Stocks powered higher again on Thursday, sending the Dow up more than 300 points and extending a stunning comeback. On Wednesday, the Dow reversed a 510-point loss shortly after the open to finish higher by 230 points.
What happened? Experts said that investors seem to be less concerned about the tit-for-tat tariffs that China and the United States are threatening to volley at each other. It may all be for show.
“The US and China are the two toughest kids in the playground, but they really don’t want to fight,” said JJ Kinahan, chief market strategist with TD Ameritrade.
Investors were also reassured by Larry Kudlow, the new director of the White House National Economic Council, who also characterized the tariffs as just proposals.
He reiterated that point on Thursday, telling reporters there is “nothing around the corner” regarding any concrete tariff plans.
“The history of the Trump administration is make a big bold statement, add some craziness and then come up with a bold, pragmatic solution,” Kinahan said.
This latest rally is essentially a return to how the market treated “news” from Washington last year.
Related: How China gets what it wants from American companies
Wall Street didn’t get too worked up about bombastic tweets from President Trump. Traders felt that cooler heads in the administration would prevail. Everything seemed negotiable.
“There is no way to know if something is the policy or the policy for the next 20 minutes,” said Craig Birk, executive vice president of portfolio management at investing firm Personal Capital.
With that in mind, investors may start to focus more on the upcoming parade of earnings reports from Corporate America.
Big banks will kick off earnings season in earnest on Friday, April 13 (spooky!), when JPMorgan Chase (JPM), Wells Fargo (WFC) and Citigroup (C) all release their first quarter results.
Earnings should be solid. According to estimates from FactSet, analysts are forecasting a 17% increase in profit for S&P 500 companies in the first quarter compared with a year earlier. That would be the highest profit growth in seven years.
So strong results could help soothe investors.
“The stock market usually wears its emotions on its sleeve,” said Adam Phillips, director of portfolio strategy at EP Wealth Advisors.
“But even though the tariff story is sill there, solid fundamentals won’t change overnight,” Phillips added. “The near-term catalyst for the market will be earnings. Companies likely had a good first quarter, and positive results will help stocks rebound.”
Related: China tariffs could hurt Apple and these other US blue chip companies
Quincy Krosby, chief market strategist at Prudential Financial, said it will be important for corporate executives to be upbeat when they talk to analysts during earnings conference calls.

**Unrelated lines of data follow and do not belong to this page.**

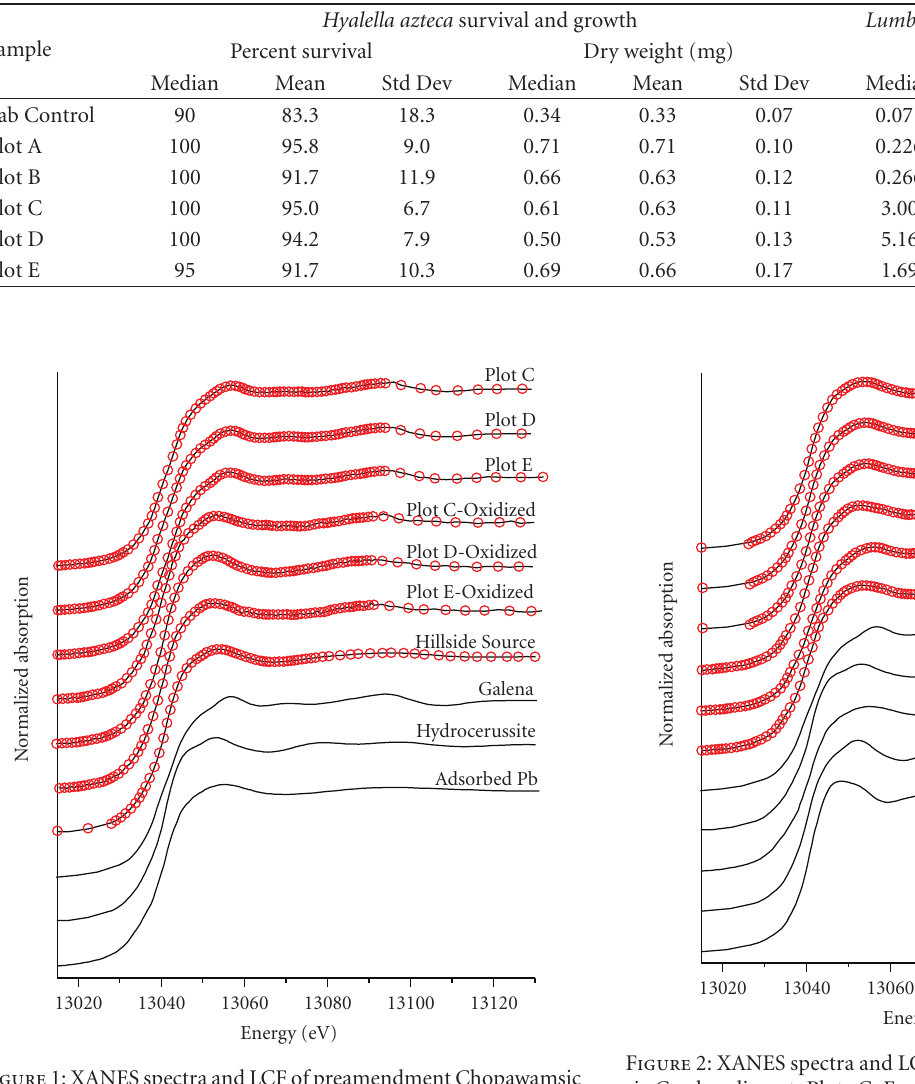
Figure 1: XANES spectra and LCF of preamendment Chopawamsic Creek sediment and the firing range source soil (Hillside Source).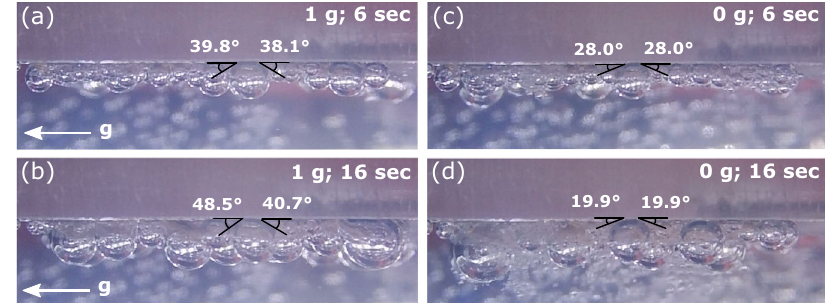
Fig. 6 Bubble contact angle analysis at 0 and 1 g. A comparison of bubble attachment angle at 1 g after 6 ( a ) and 16 ( b ) seconds of electrolysis, and at micro-g after 6 ( c ) and 16 ( d ) seconds of electrolysis. Contact angles were measured using imageJ; angles shown are a graphical representation. Average values are shown for each angle and tabulated in Supplementary Table 1.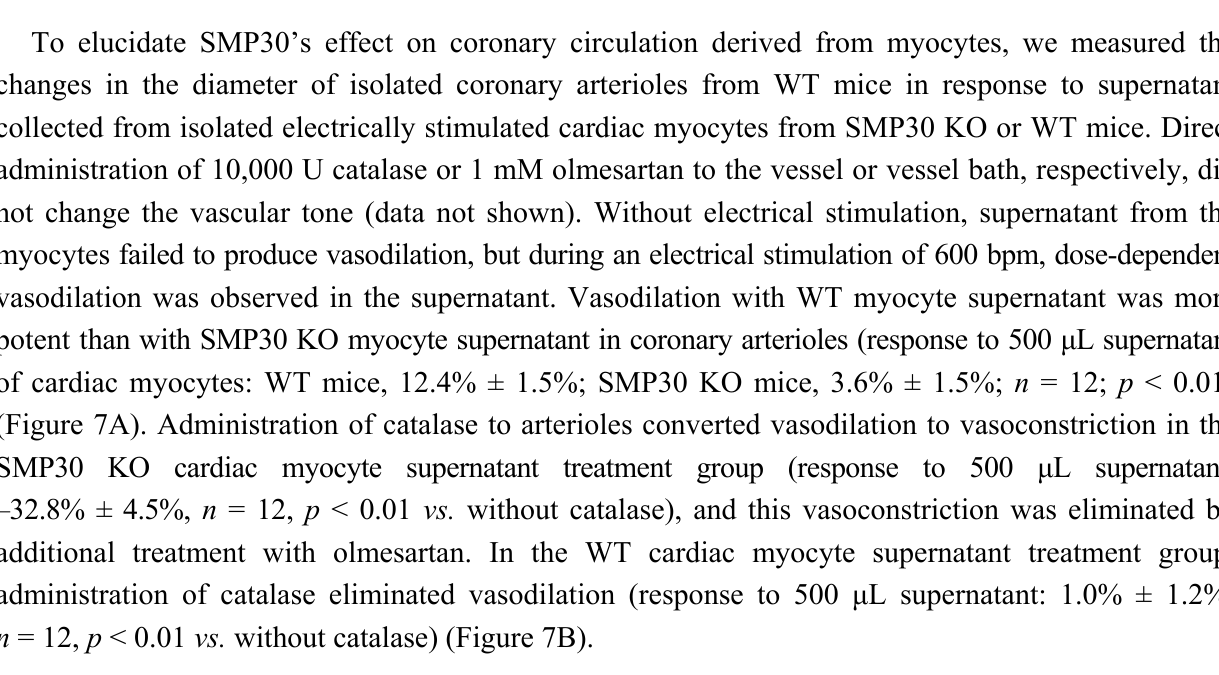
Figure 7. Vasodilation induced by the supernatant from stimulated cardiac myocytes. The supernatant of electrically stimulated cardiac myocytes dilated WT coronary arterioles dose-dependently. Vasodilation with WT cardiac myocyte supernatant was more potent compared to that with SMP30 KO cardiac myocyte supernatant ( A ) Administration of olmesartan to coronary arterioles enhanced vasodilation in the SMP30 KO cardiac myocyte supernatant treatment group (500 μ L of supernatant). Administration of catalase to coronary arterioles converted vasodilation to vasoconstriction in the SMP30 KO cardiac myocyte supernatant treatment group and eliminated vasodilation in the WT cardiac myocyte supernatant treatment group. Treatment with olmesartan in addition to catalase in the vessel bath eliminated vasoconstriction in the SMP 30 KO cardiac myocyte supernatant treatment group; ( B ) Values are expressed as the mean ± S.E.M. n = 12 each, * p < 0.01 vs. without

She expects that many CEOs will dismiss the trade bluster between the United States and China and focus on how the recently enacted tax cuts could boost profits.
“The tariffs seem to be gamesmanship. That’s what the market is hoping,” Krosby said. “Investors want to hear more about taxes from CEOs and what they are seeing about demand and global growth.”
Friday’s job report looms large as well. If wage growth accelerates, that could raise more inflation fears and concerns that the Federal Reserve, under new chairman Jerome Powell, will have to hike interest rates more aggressively.
But Matt Peden, chief investment officer at GuideStone Capital Management, is hopeful that inflation will remain in check.
“There is no doubt that Powell is in a difficult position. He got handed the baton at a very critical juncture,” Peden said. “But I don’t consider too many rate hikes as the base case for the Fed right now.”
In other words, the Fed won’t kill the bull market. And investors are growing increasingly hopeful that US-China trade tensions won’t, either.